Removing your old tempered glass screen protector
There are a few ways to remove your busted tempered glass screen protector, and the one you use will depend on just how well-attached the protector is to your screen.
Before you start, use a hair dryer on low on your screen for about 15 seconds. This should slightly heat up and loosen the adhesive on the screen protector. Do not overdo this part.
Before getting out your toolkit and working on your iPhone or iPad like it's one of Frankenstein's creations, try removing the screen protector with your fingernail.
Start by trying to lift the screen protector up from each corner. One of them's gotta give!
Once it starts coming up, stop pulling from just the corner and move further along the protector as it starts to peel off. This will help prevent it from falling to pieces before you can get it all the way off.
Pull slowly and evenly; otherwise, you'll have a jigsaw puzzle of tempered glass pieces to clean up.
Try using a toothpick to pry up one of the corners. Make sure you point the sharp end up toward the screen protector as you do this and not down toward the screen.
Once you can get a corner up, pull with your fingers, once again pulling slowly and evenly.
If you can, slide a credit card into the gap and slowly push it along to lift the screen protector.
Try some duct tape!
Roll a piece of duct tape around two of your fingers with the sticky side out.
Start in a corner and press the duct tape onto it, rolling away from a corner slowly. Hopefully, the duct tape will adhere to the screen protector, and you'll be able to pull it up and off.
Installing your new tempered glass screen protector screen protector
It's hopefully been a long time since you've had to install a tempered glass screen protector, so we'll forgive you, forgetting. Just like removal, there are a couple of installation methods, which will differ based on brand and style.
Either way, make sure your hands are clean so as not to leave residue, dust, or dirt on your iPhone or iPad's screen. This can cause bubbles under your screen protector.
This method is for tempered glass screen protectors that did not come with a bottle of solution.
Clean your phone's screen with an alcohol pad if the protector came with one. Otherwise, use a lint-free microfiber cloth.
Hold the screen protector and peel off the film on its sticky side.

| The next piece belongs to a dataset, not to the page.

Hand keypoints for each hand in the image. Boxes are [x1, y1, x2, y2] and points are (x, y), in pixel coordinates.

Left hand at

Very carefully align the screen protector with your iPhone or iPad's screen, making sure you line up the Home button, earpiece, and camera holes.

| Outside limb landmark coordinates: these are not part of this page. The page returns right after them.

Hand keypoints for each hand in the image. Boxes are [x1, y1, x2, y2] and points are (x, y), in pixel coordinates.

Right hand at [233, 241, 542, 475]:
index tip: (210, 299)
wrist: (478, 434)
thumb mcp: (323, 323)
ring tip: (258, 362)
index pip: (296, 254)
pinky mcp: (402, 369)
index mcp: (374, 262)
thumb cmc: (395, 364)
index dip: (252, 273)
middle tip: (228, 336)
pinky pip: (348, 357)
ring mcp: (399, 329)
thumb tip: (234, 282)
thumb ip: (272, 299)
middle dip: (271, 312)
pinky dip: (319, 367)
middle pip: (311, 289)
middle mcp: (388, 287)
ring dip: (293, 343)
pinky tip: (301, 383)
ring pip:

Slowly place the screen protector onto your screen, starting from one end and carefully working your way to the other.
Use a credit card or any application tools that were included with your protector to ensure that it goes on evenly and without bubbles.
Smooth out any bubbles with a credit card or the installation card that came with your screen protector.

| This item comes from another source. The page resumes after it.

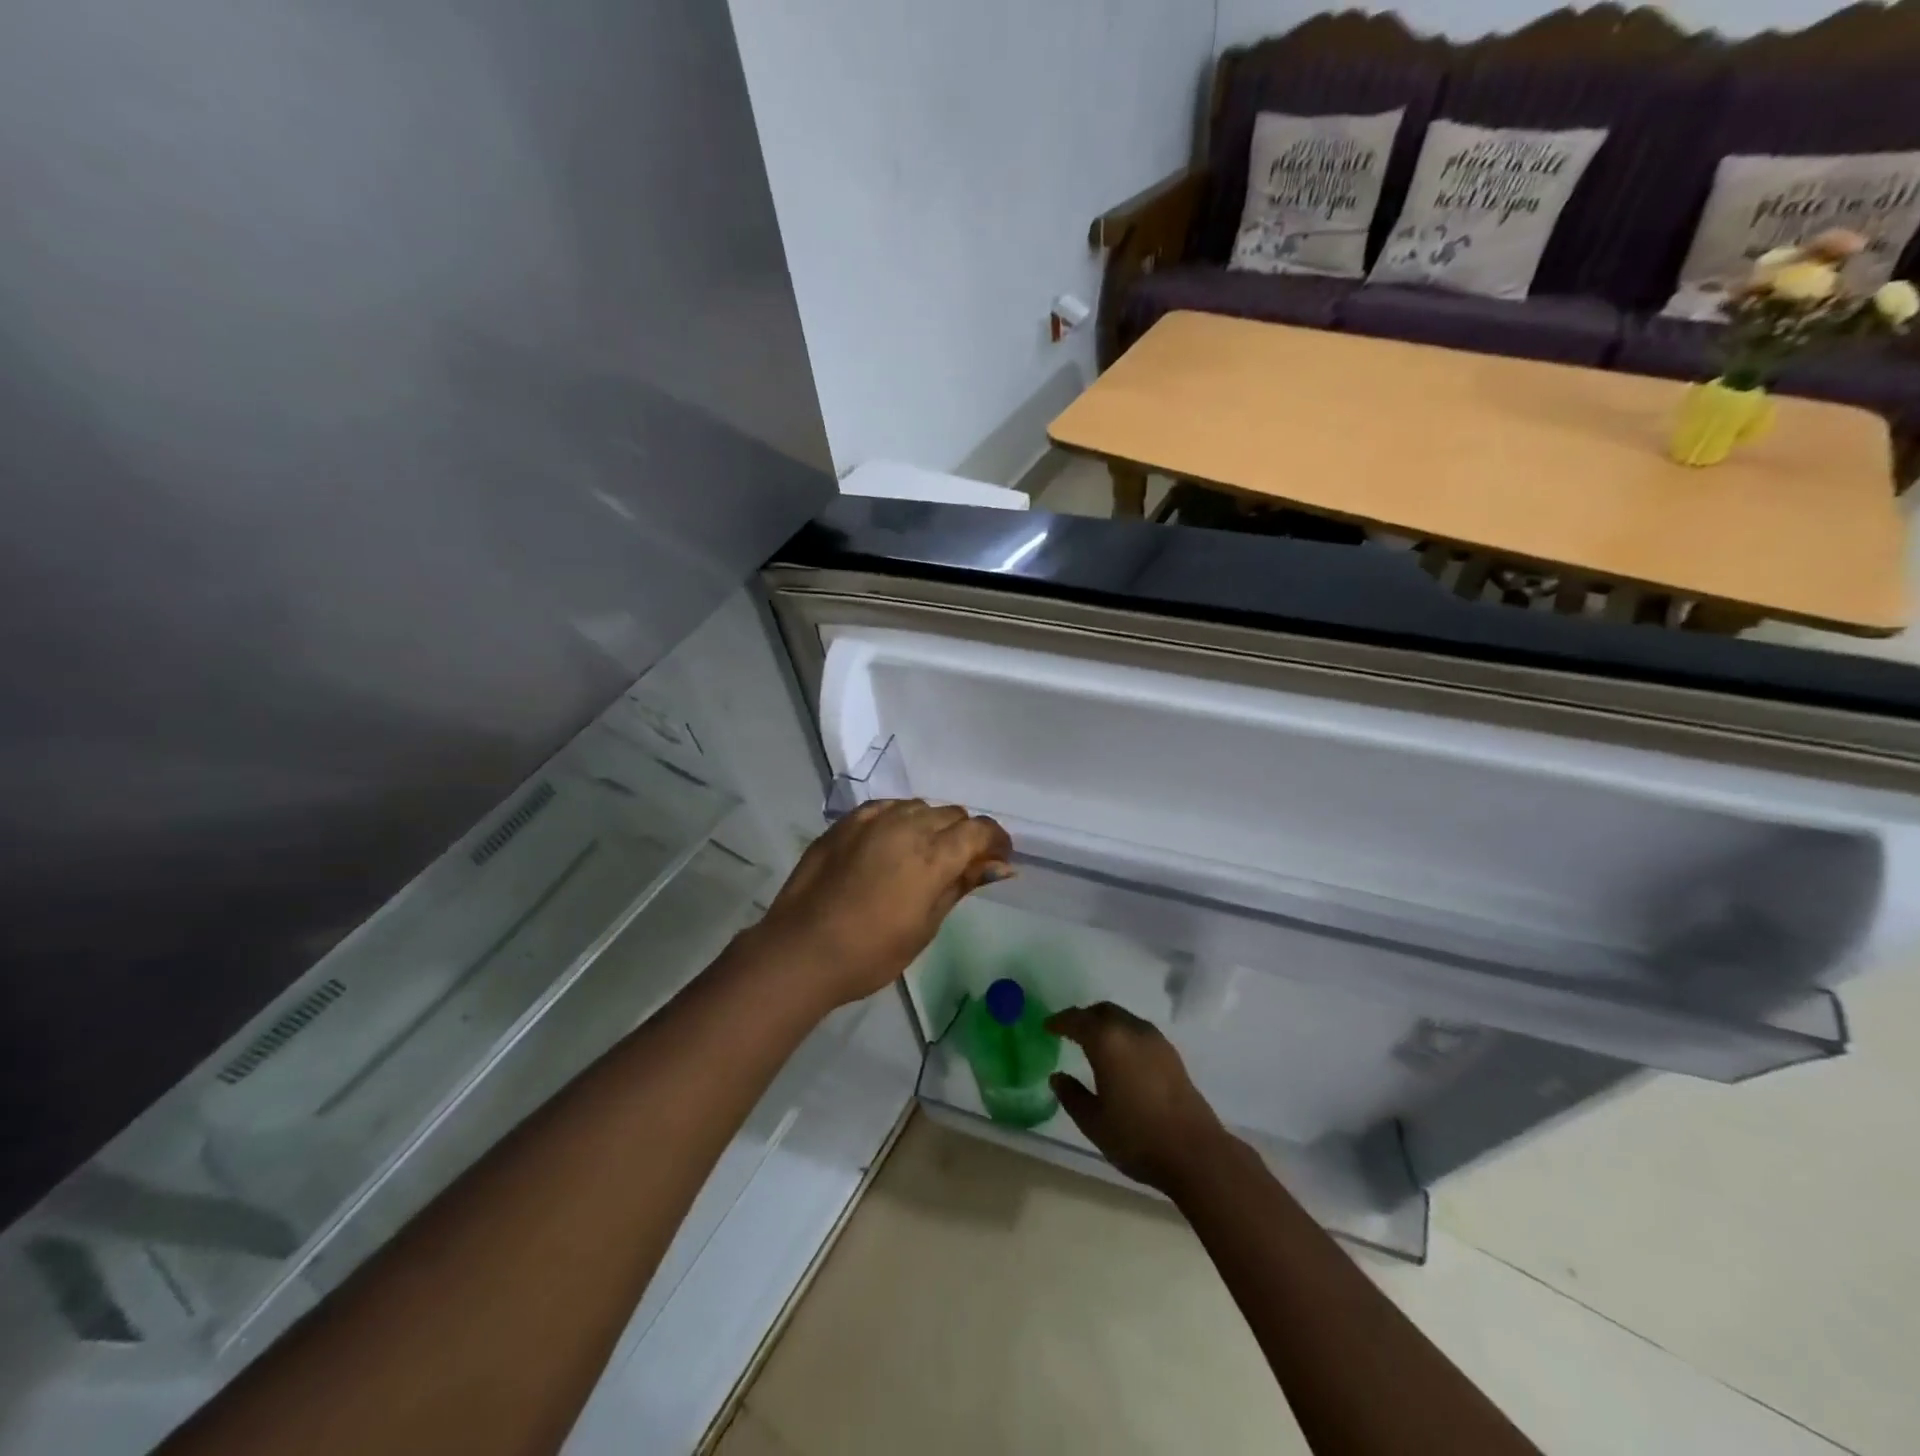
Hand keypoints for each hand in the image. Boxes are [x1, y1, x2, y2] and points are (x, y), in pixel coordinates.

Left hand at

Starting in the center, push bubbles out toward the edges of your screen with short movements. If you try long pushes, you'll just spread the bubble out under the screen protector. You can also use a microfiber cloth to do this.
Remove the film from on top of your screen protector. This should reveal a completely clean screen protector.
This method is for tempered glass screen protectors that come with a bottle of spray solution (usually alcohol) to aid in installation. Some folks prefer applying screen protectors this way since it cuts down on static and helps prevent dust and hair from sneaking under your screen protector.
Clean your iPhone or iPad's screen using the spray and a soft cleaning cloth.
Spray both the front and back of the screen protector, being generous with the spray. This will prevent it from drying up during installation.
Carefully place the screen protector onto your iPhone or iPad's screen.
Balance one end on the screen and slowly apply it from one end to the other, using a credit card or the flat of your hand.
Use the squeegee that comes with wet-mounted tempered glass screen protectors to squeeze the excess solution out from under the screen protector.
Start in the center and gently push it out toward the edges, making sure to hold onto the protector, so it doesn't shift around.